• DIRECTIONS: The reply should be the records repeated exactly, without any images.

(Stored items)
..........

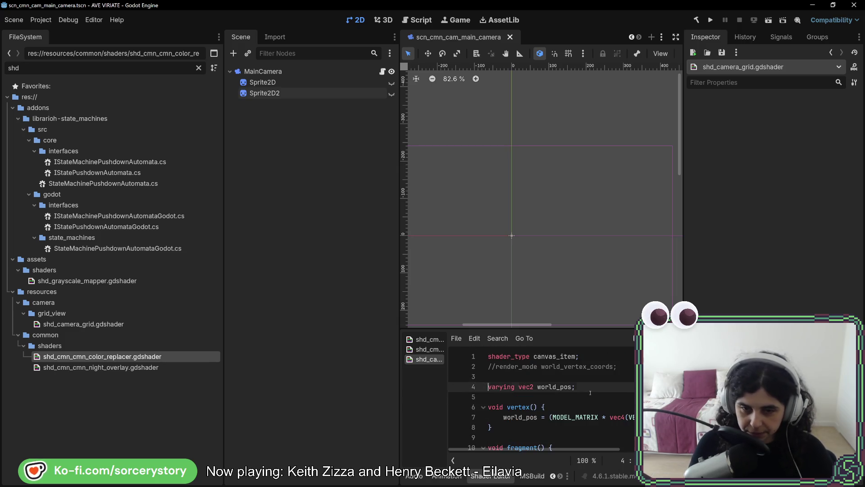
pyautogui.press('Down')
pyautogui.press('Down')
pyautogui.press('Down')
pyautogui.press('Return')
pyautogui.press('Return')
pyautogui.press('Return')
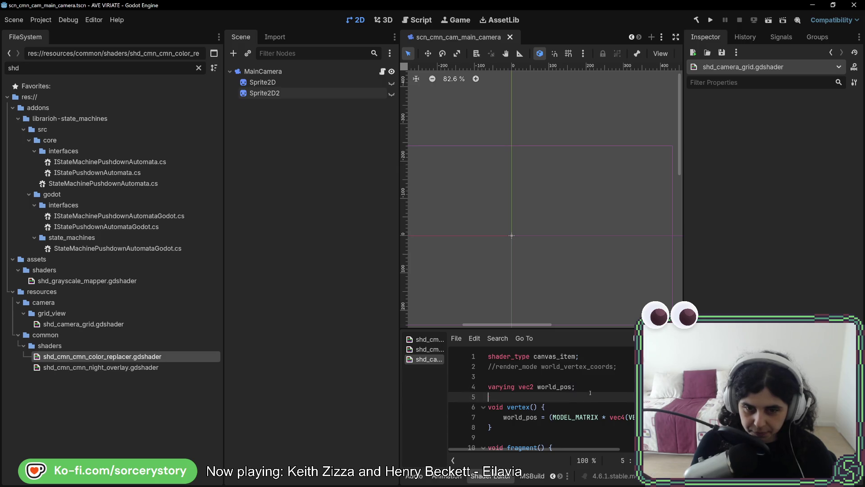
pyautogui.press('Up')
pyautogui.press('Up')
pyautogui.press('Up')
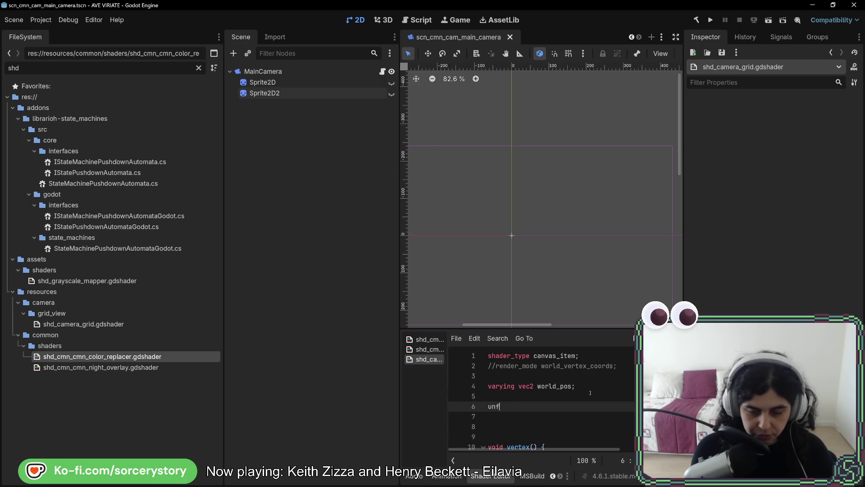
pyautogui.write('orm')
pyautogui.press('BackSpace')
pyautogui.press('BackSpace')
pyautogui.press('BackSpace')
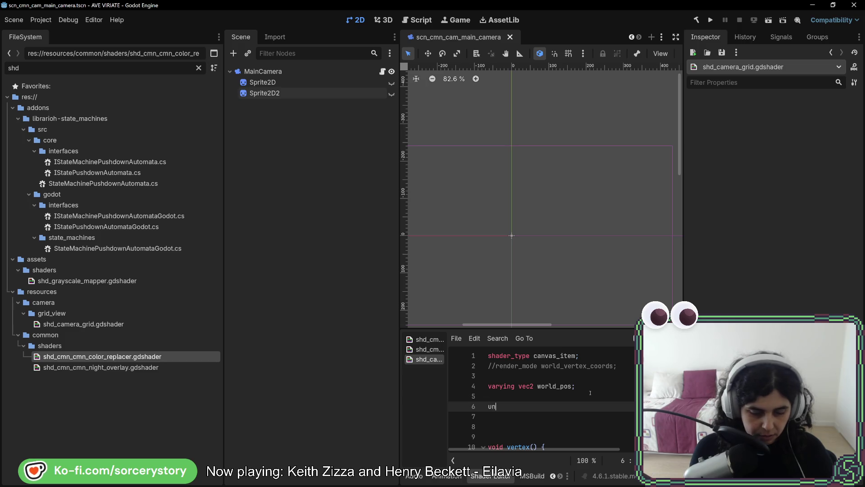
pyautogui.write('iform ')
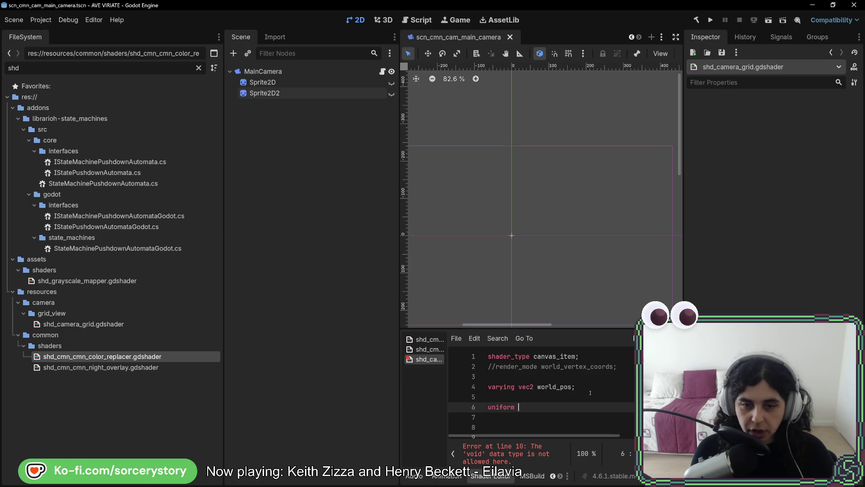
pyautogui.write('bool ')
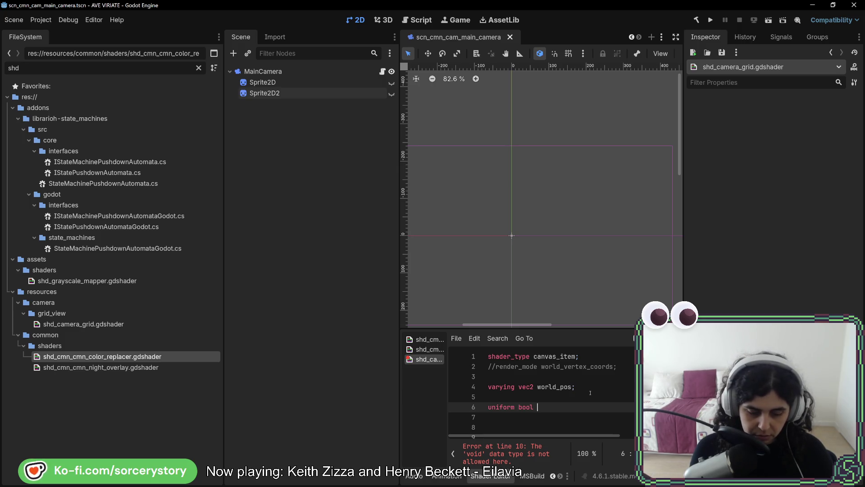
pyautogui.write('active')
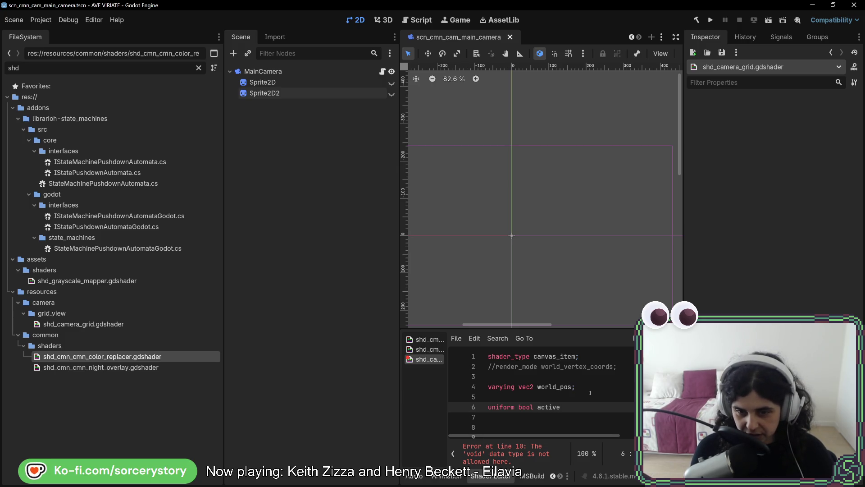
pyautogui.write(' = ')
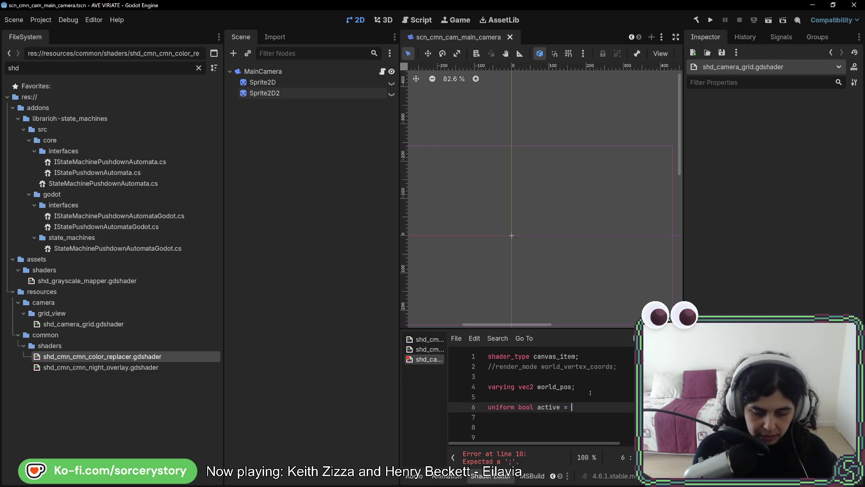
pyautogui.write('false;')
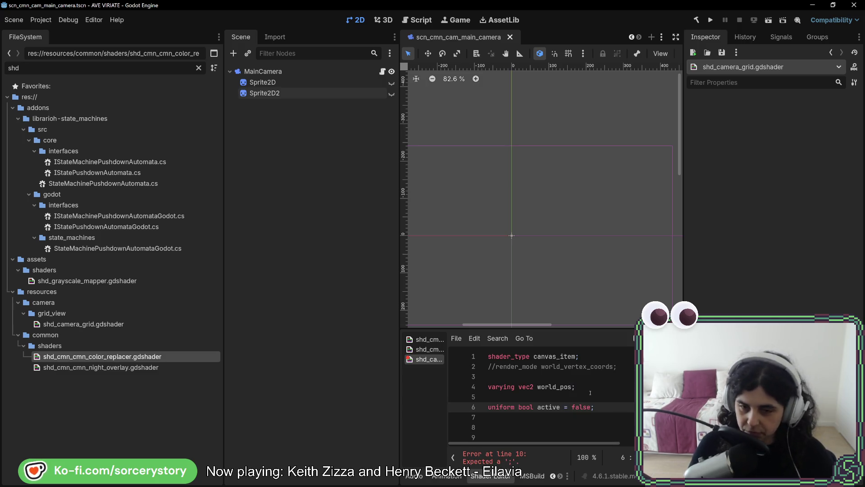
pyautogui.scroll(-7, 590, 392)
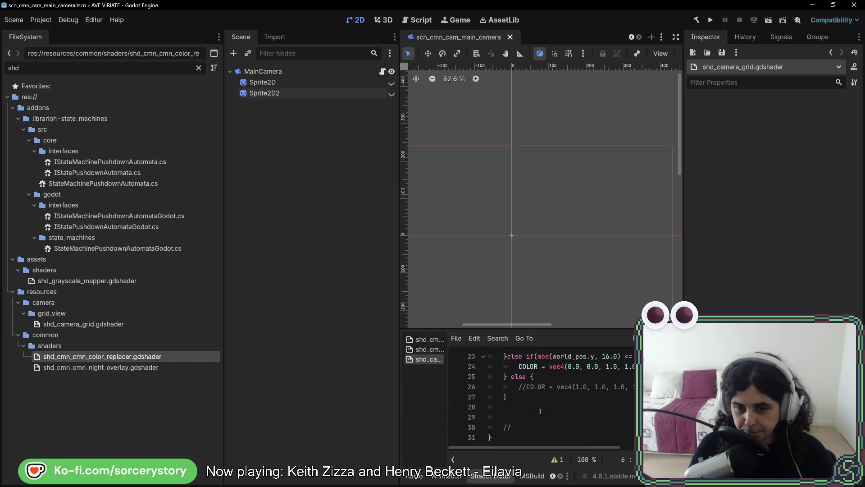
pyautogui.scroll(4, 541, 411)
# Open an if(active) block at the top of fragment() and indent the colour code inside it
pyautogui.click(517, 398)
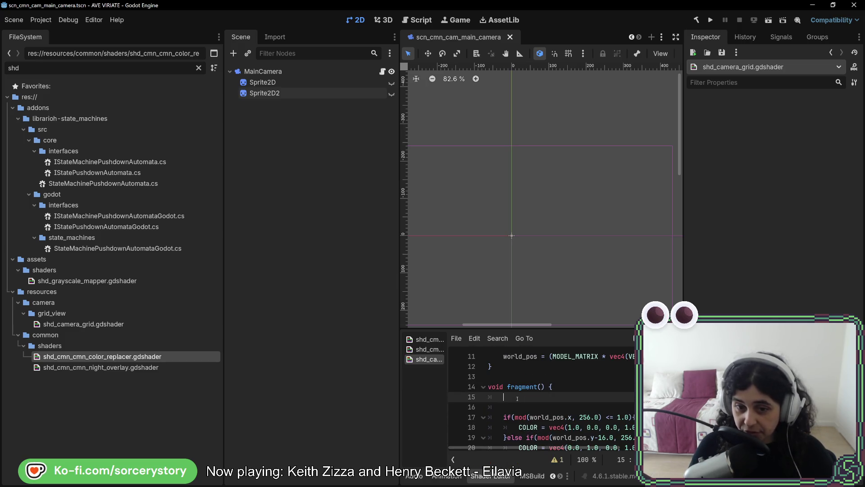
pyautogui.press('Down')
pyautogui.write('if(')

..........

• EXPECTED OUTPUT:
pyautogui.press('Down')
pyautogui.press('Down')
pyautogui.press('Down')
pyautogui.press('Return')
pyautogui.press('Return')
pyautogui.press('Return')
pyautogui.press('Up')
pyautogui.press('Up')
pyautogui.press('Up')
pyautogui.write('orm')
pyautogui.press('BackSpace')
pyautogui.press('BackSpace')
pyautogui.press('BackSpace')
pyautogui.write('iform ')
pyautogui.write('bool ')
pyautogui.write('active')
pyautogui.write(' = ')
pyautogui.write('false;')
pyautogui.scroll(-7, 590, 392)
pyautogui.scroll(4, 541, 411)
# Open an if(active) block at the top of fragment() and indent the colour code inside it
pyautogui.click(517, 398)
pyautogui.press('Down')
pyautogui.write('if(')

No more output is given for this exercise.